Source passage:
***

In his quest to make wines that are “exciting, challenging, interesting and dynamic”, Glover is not afraid to experiment and apply unconventional winemaking techniques, such as “skin fermentation on whites, 100 per cent whole-bunch fermentation on both whites and reds, the use of bespoke ‘Che Glovero’ oak cigars, acacia puncheons, lees ageing”… the list goes on.
Glover is not the first to push the envelope in the region. It was the pioneering winery, Neudorf’s 1982 cabernet that inspired Glover’s father to plant his vineyard. Tim and Judy Finn made the leap of faith to establish a vineyard here in 1978 when there were virtually no vines in the region and have been ploughing their distinctive furrow ever since.
“Today’s mainstream was yesterday’s brave new frontier,” says Judy. “In the 80s this included a lot of varietal and viticultural trials. We had a whole bunch of new varieties and clones to plant in untested soils and climates, using a plethora of trellising systems, and we were also experimenting with different fruit handling techniques in the winery.”
Neudorf now manages its vineyards organically and eschews the irrigation ubiquitous in much of the country’s vineyards on its mature vines. Its Moutere home vineyard has been dry farmed for three decades, a decision driven by Finns’ conviction that the resulting deeper-rooted vines produce wines with greater complexity and concentration.
The Finns’ legacy can be experienced directly through their collection of long-lived older vintages, which offer ample proof that the best of the region’s wines have great potential to age. On a recent visit, I was highly impressed by the 2001 Moutere chardonnay, which was amazingly fresh despite being over a decade old. The good news for those who missed out first time around is that Neudorf is making more of these aged vintages available.
“Every vintage sees more boundary pushing work in the winery and vineyard,” says Judy, “whether it’s trialling the new grape variety albarino, new clones of chardonnay, skin-fermented pinot gris, or back to the future with our minimal oak ‘terroir’ chardonnay trial, 25 Rows.”
The Finns remain involved. However, there’s been an injection of new blood at Neudorf with the arrival of winemaker Todd Stevens and viticulturist Richard Flatman, part of a younger generation starting to shape the region’s wines.
“Nelson is building up a group of intelligent, enthusiastic young winemakers with increasing experience and the ability and desire to share their views and knowledge,” Judy observes. “This can only promise good things for the future of the region.”
“The Nelson wine community is now more diverse than it has ever been, with a newer group of professionals working in the region together with the older guard,” agrees Andrew Greenhough, an ex-art historian and local trailblazer who started Greenhough Wines 25 years ago. “There is exchange of ideas, regular tasting of each other’s wines and an enthusiasm to move our regional industry forward.”
Among this new guard is former chef Cameron Trott, who now works with Greenhough on winemaking. The creative duo have been exploring the potential of fermenting white varieties with their skins, a traditional practice that’s now rarely used in conventional winemaking, but has added some attractive textural elements to the latest releases of Greenhough’s Hope sauvignon blanc and Hope Valley riesling.
“I definitely think that there is a developing core of local guys who are keen to experiment and push boundaries,” says Cameron, who gathered local winemakers together for a skin contact workshop. “We are all looking at tools to help develop layers of complexities in our wines.”

***

Data to examine:
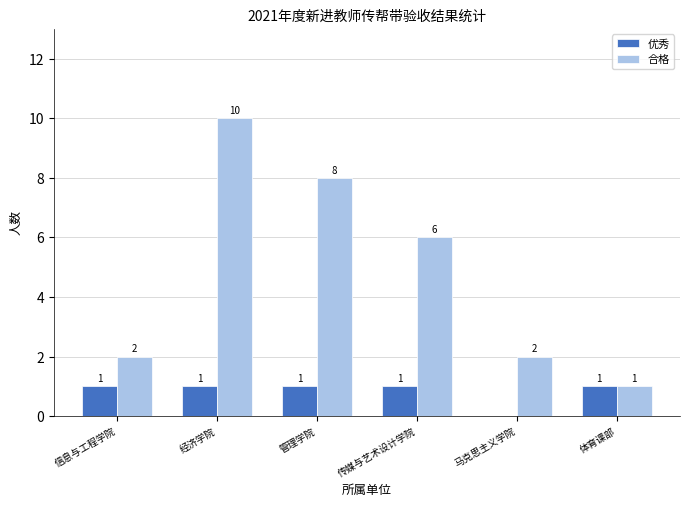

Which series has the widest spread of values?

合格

***

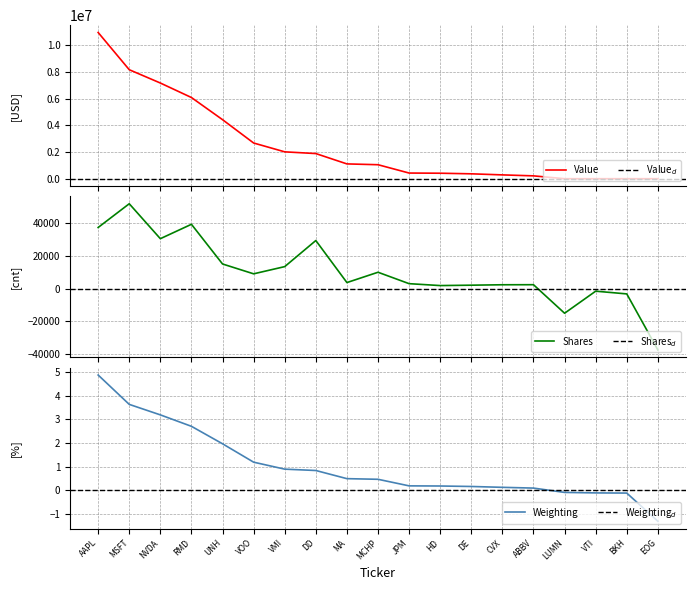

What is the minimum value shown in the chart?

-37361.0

***

Your assignment: In the Nelson wine text, rewrite everything from "Neudorf now manages" down to "complexity and concentration.", changing "three decades" to "thirty years".

Written response:
Neudorf now manages its vineyards organically and eschews the irrigation ubiquitous in much of the country’s vineyards on its mature vines. Its Moutere home vineyard has been dry farmed for thirty years, a decision driven by Finns’ conviction that the resulting deeper-rooted vines produce wines with greater complexity and concentration.